*Work instructions:* In one to three sentences, explain why consumer loans rose significantly last year, according to the passage on Philippine consumer loans.

*Passage shown:*
*** Begin section ***
Home, car and credit card loans rose by more than 25 percent at the end of 2014, outpacing the growth of total financing from banks despite the recent tightening of liquidity conditions.
Data from the Bangko Sentral ng Pilipinas (BSP) showed a significant rise in consumer loans last year, reflecting rising household incomes, as well as the industry’s shift to grow their retail books aggressively in search of better yields.
Household indebtedness in the Philippines remained one of the lowest in the region despite the increase in consumer loans.
“The BSP monitors consumer and other types of bank lending to ensure the banks’ adherence to high credit standards,” the BSP said in a statement on Thursday.
Consumer loans extended by universal, commercial and thrift banks stood at P902.6 billion as of the end of 2014, a 25.1- percent increase from the P721.5 billion recorded a year earlier.
The end-2014 figure is also 6.2 percent higher than the P849.6 billion posted a quarter earlier. “This sustains the quarter-on-quarter growth in consumer loans that began in 2008,” the BSP said.
*** End section ***
*Stored data:*
*** Begin section ***
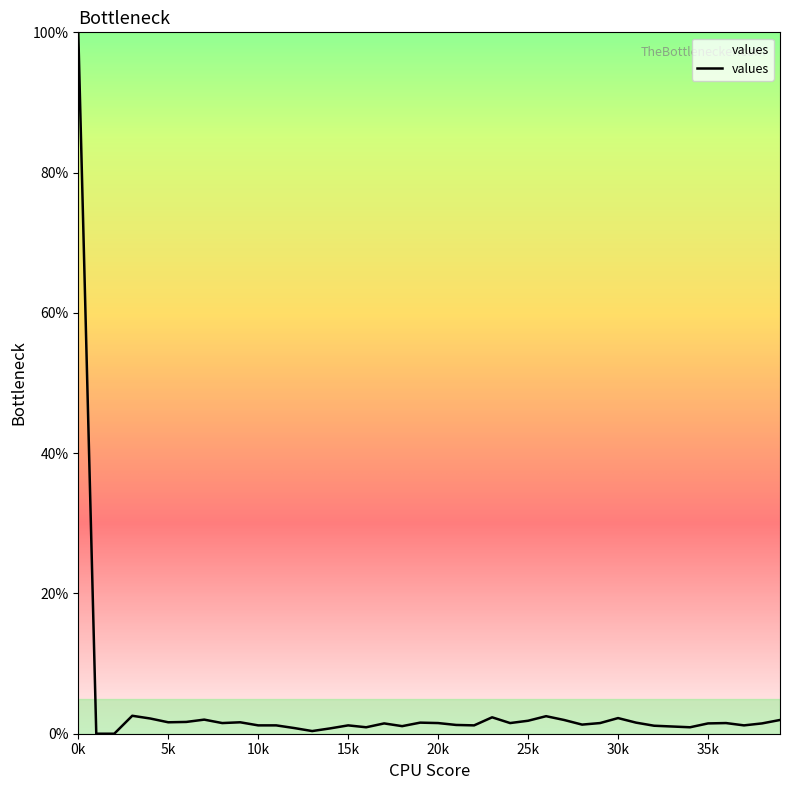

What is the greatest value displayed?

100.0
*** End section ***
*Solved problem:* The rise reflected growing household incomes. It also reflected the banking industry's shift toward aggressively growing its retail books in search of better yields.